Kaufman made it clear from the start that he would not run for the seat in 2010, when Biden’s six-year term ends. “I do not think Delaware’s appointed senator should spend the next two years running for office,” he told the Wilmington newspaper. His appointment was seen in Washington and in some quarters of Delaware as a move to keep the seat open for Biden’s son, Democrat Beau Biden; Beau had won election as Delaware’s attorney general by 53%-47% in 2006, and he did a tour of duty in Iraq with the Delaware National Guard in 2008. Biden says he thinks that his son “would make a great United States senator.” Kaufman was compared by some to Benjamin A. Smith II, John Kennedy’s college roommate, who in 1960 was appointed to fill his Senate seat so that it would be available to brother Edward Kennedy in 1962 when he reached the constitutional age of 30. But Smith’s public service was limited to a term as mayor of Gloucester, nothing like the years of experience Kaufman has had in the Senate.
Responding to criticism that other, more likely candidates had been passed over, Kaufman argued that he was well prepared for the role, given his experience in and knowledge of the Senate and its machinations. And he stressed in the interview with the News Journal that he and Biden have much in common: “My mother and his mother are both Irish, both are strong-willed, smart.
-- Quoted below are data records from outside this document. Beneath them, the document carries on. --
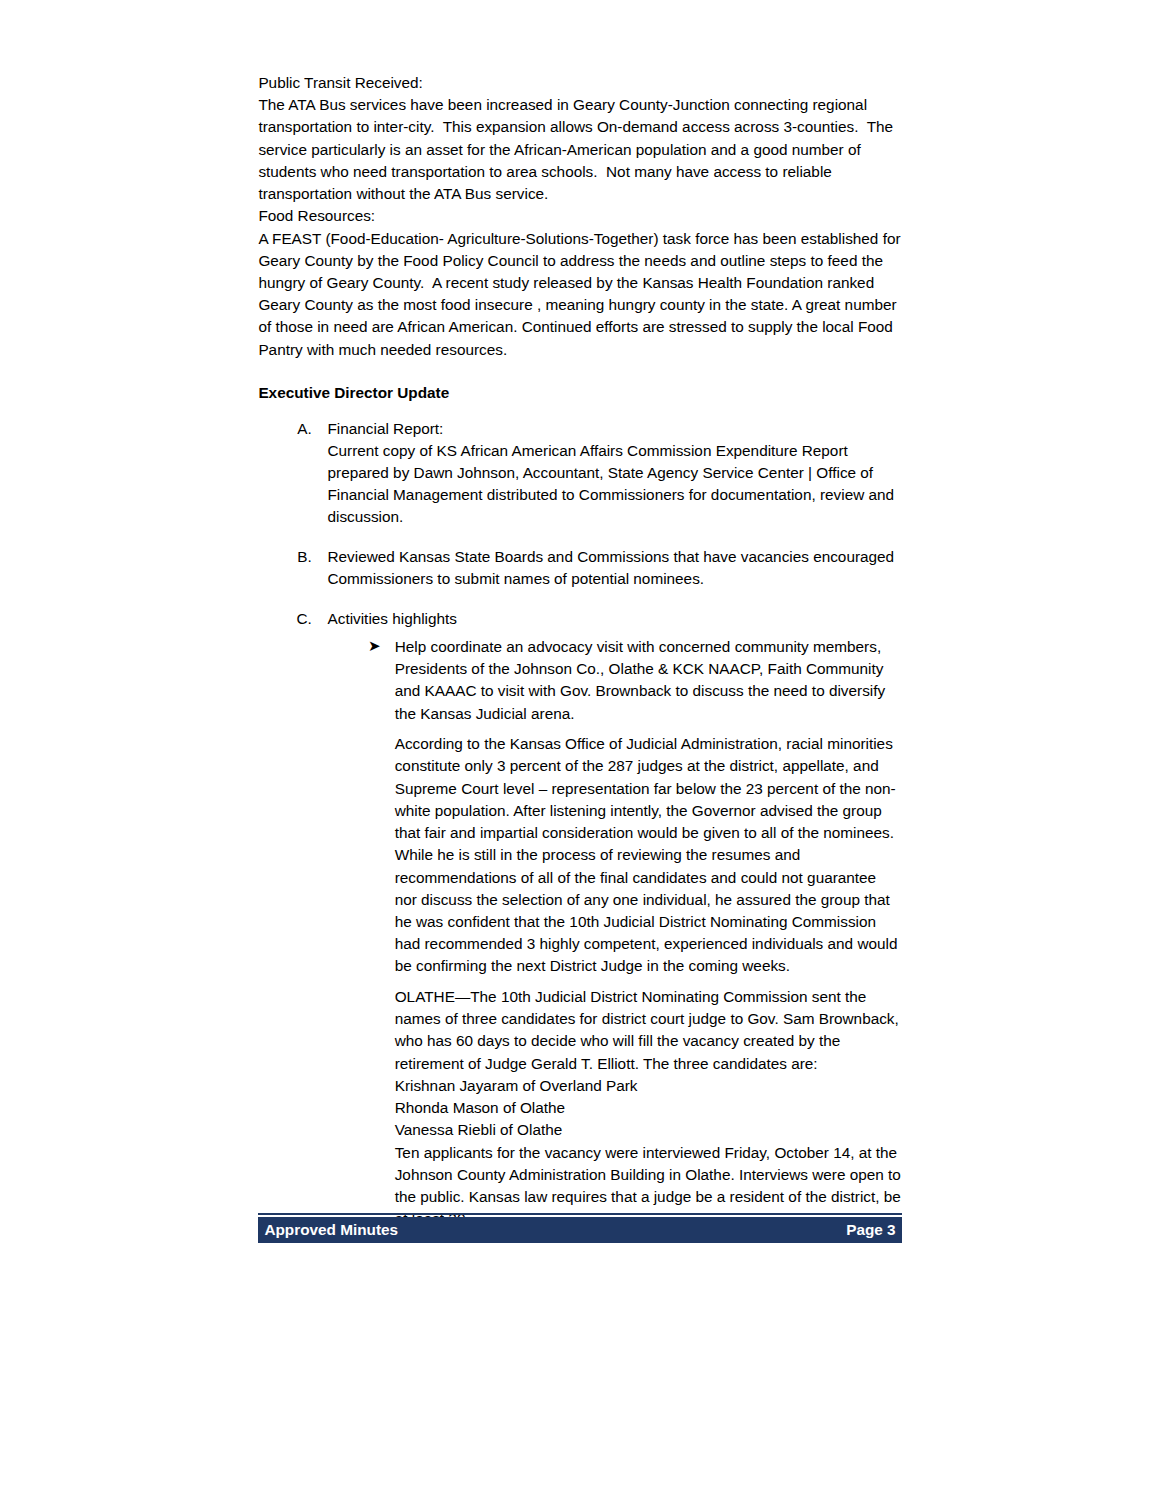Public Transit Received:
The ATA Bus services have been increased in Geary County-Junction connecting regional transportation to inter-city. This expansion allows On-demand access across 3-counties. The service particularly is an asset for the African-American population and a good number of students who need transportation to area schools. Not many have access to reliable transportation without the ATA Bus service.
Food Resources:
A FEAST (Food-Education- Agriculture-Solutions-Together) task force has been established for Geary County by the Food Policy Council to address the needs and outline steps to feed the hungry of Geary County. A recent study released by the Kansas Health Foundation ranked Geary County as the most food insecure , meaning hungry county in the state. A great number of those in need are African American. Continued efforts are stressed to supply the local Food Pantry with much needed resources.
Executive Director Update
Financial Report:
Current copy of KS African American Affairs Commission Expenditure Report prepared by Dawn Johnson, Accountant, State Agency Service Center | Office of Financial Management distributed to Commissioners for documentation, review and discussion.
Reviewed Kansas State Boards and Commissions that have vacancies encouraged Commissioners to submit names of potential nominees.
Activities highlights
Help coordinate an advocacy visit with concerned community members, Presidents of the Johnson Co., Olathe & KCK NAACP, Faith Community and KAAAC to visit with Gov. Brownback to discuss the need to diversify the Kansas Judicial arena.
According to the Kansas Office of Judicial Administration, racial minorities constitute only 3 percent of the 287 judges at the district, appellate, and Supreme Court level – representation far below the 23 percent of the non-white population. After listening intently, the Governor advised the group that fair and impartial consideration would be given to all of the nominees. While he is still in the process of reviewing the resumes and recommendations of all of the final candidates and could not guarantee nor discuss the selection of any one individual, he assured the group that he was confident that the 10th Judicial District Nominating Commission had recommended 3 highly competent, experienced individuals and would be confirming the next District Judge in the coming weeks.
OLATHE—The 10th Judicial District Nominating Commission sent the names of three candidates for district court judge to Gov. Sam Brownback, who has 60 days to decide who will fill the vacancy created by the retirement of Judge Gerald T. Elliott. The three candidates are:
Krishnan Jayaram of Overland Park
Rhonda Mason of Olathe
Vanessa Riebli of Olathe
Ten applicants for the vacancy were interviewed Friday, October 14, at the Johnson County Administration Building in Olathe. Interviews were open to the public. Kansas law requires that a judge be a resident of the district, be at least 30
Approved Minutes Page 3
We just shared a lot of common things. We had common values. We both are strong Catholics. Family is really, really important to us.”
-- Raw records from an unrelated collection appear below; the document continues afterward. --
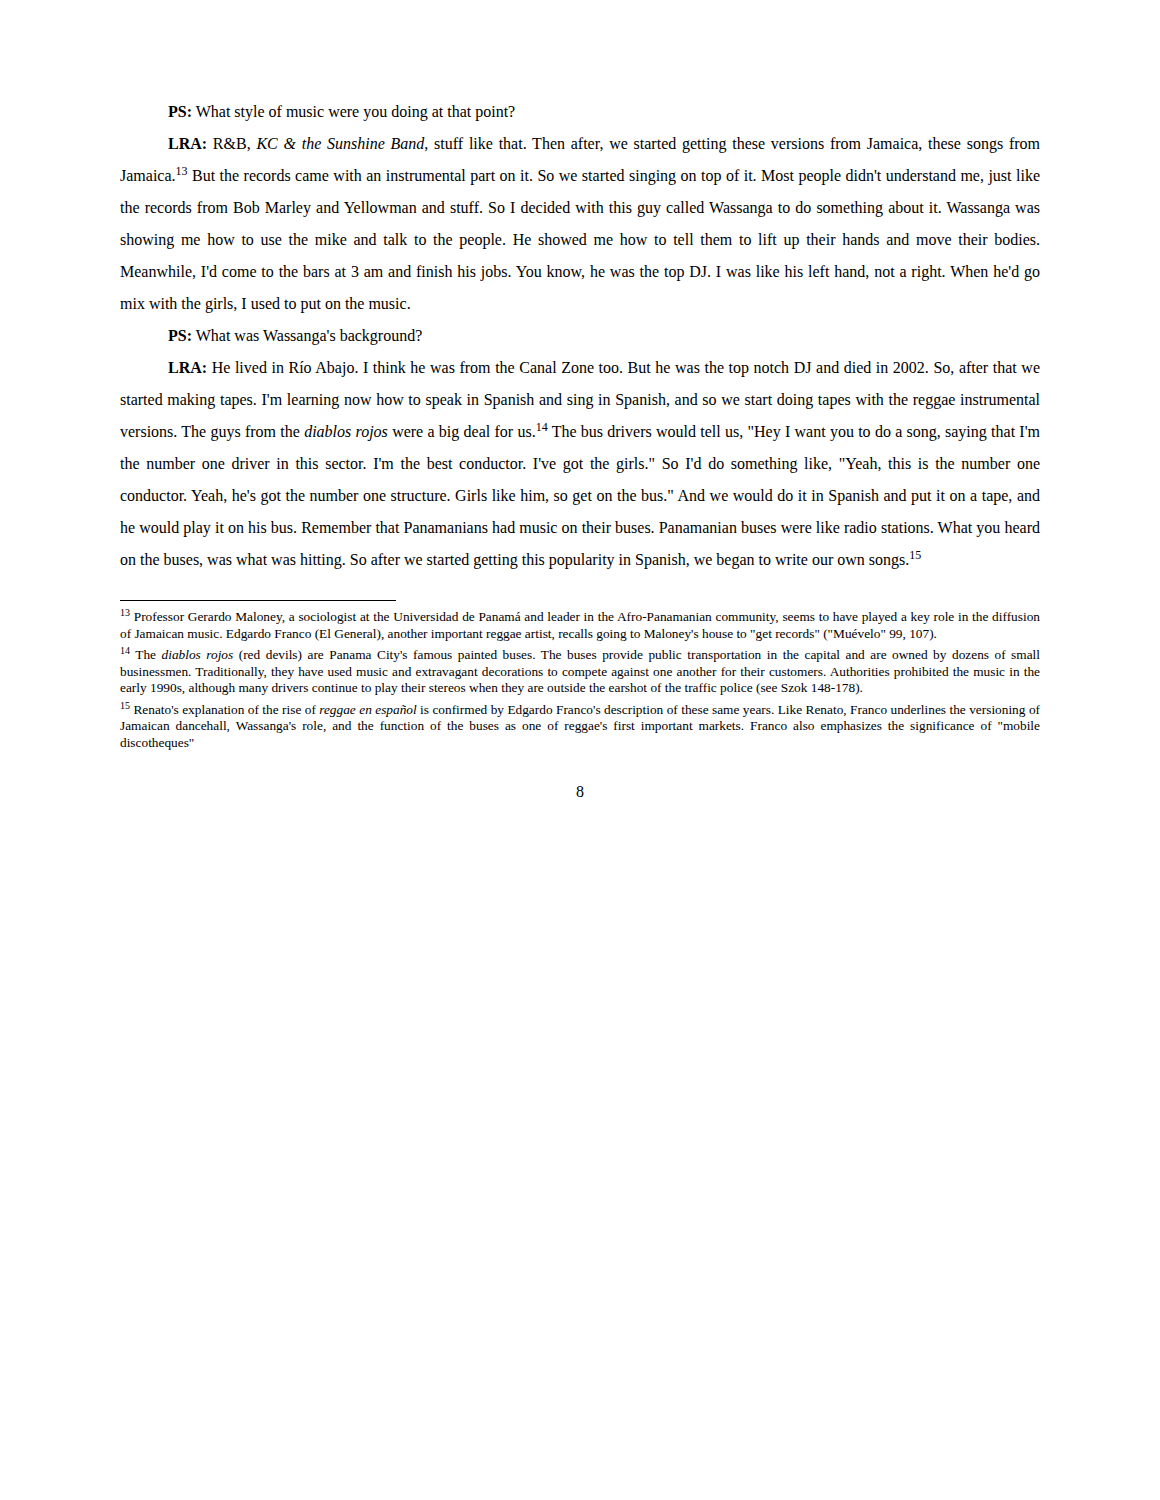PS: What style of music were you doing at that point?
LRA: R&B, KC & the Sunshine Band, stuff like that. Then after, we started getting these versions from Jamaica, these songs from Jamaica.13 But the records came with an instrumental part on it. So we started singing on top of it. Most people didn't understand me, just like the records from Bob Marley and Yellowman and stuff. So I decided with this guy called Wassanga to do something about it. Wassanga was showing me how to use the mike and talk to the people. He showed me how to tell them to lift up their hands and move their bodies. Meanwhile, I'd come to the bars at 3 am and finish his jobs. You know, he was the top DJ. I was like his left hand, not a right. When he'd go mix with the girls, I used to put on the music.
PS: What was Wassanga's background?
LRA: He lived in Río Abajo. I think he was from the Canal Zone too. But he was the top notch DJ and died in 2002. So, after that we started making tapes. I'm learning now how to speak in Spanish and sing in Spanish, and so we start doing tapes with the reggae instrumental versions. The guys from the diablos rojos were a big deal for us.14 The bus drivers would tell us, "Hey I want you to do a song, saying that I'm the number one driver in this sector. I'm the best conductor. I've got the girls." So I'd do something like, "Yeah, this is the number one conductor. Yeah, he's got the number one structure. Girls like him, so get on the bus." And we would do it in Spanish and put it on a tape, and he would play it on his bus. Remember that Panamanians had music on their buses. Panamanian buses were like radio stations. What you heard on the buses, was what was hitting. So after we started getting this popularity in Spanish, we began to write our own songs.15
13 Professor Gerardo Maloney, a sociologist at the Universidad de Panamá and leader in the Afro-Panamanian community, seems to have played a key role in the diffusion of Jamaican music. Edgardo Franco (El General), another important reggae artist, recalls going to Maloney's house to "get records" ("Muévelo" 99, 107).
14 The diablos rojos (red devils) are Panama City's famous painted buses. The buses provide public transportation in the capital and are owned by dozens of small businessmen. Traditionally, they have used music and extravagant decorations to compete against one another for their customers. Authorities prohibited the music in the early 1990s, although many drivers continue to play their stereos when they are outside the earshot of the traffic police (see Szok 148-178).
15 Renato's explanation of the rise of reggae en español is confirmed by Edgardo Franco's description of these same years. Like Renato, Franco underlines the versioning of Jamaican dancehall, Wassanga's role, and the function of the buses as one of reggae's first important markets. Franco also emphasizes the significance of "mobile discotheques"
8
Biden resigned on January 15, 2009, having served 12 days of his seventh term. Kaufman was sworn in on January 16 by Vice President Cheney with Biden, no longer a senator, silent by his side. He was assigned seats on Biden’s committees, Foreign Relations and Judiciary, and he hired many current and former Biden staffers. He supported the February 2009 economic stimulus bill proposed by Obama, saying he was mainly interested in working on “getting the economy moving.” With Connecticut Democrat Patrick Leahy and Iowa Republican Charles Grassley, Kaufman co-sponsored a bill in February 2009 funding federal law enforcement efforts to prosecute financial fraud.
In early 2009, Michael Castle, Delaware’s Republican representative-at-large, was on the list of potential Senate contenders.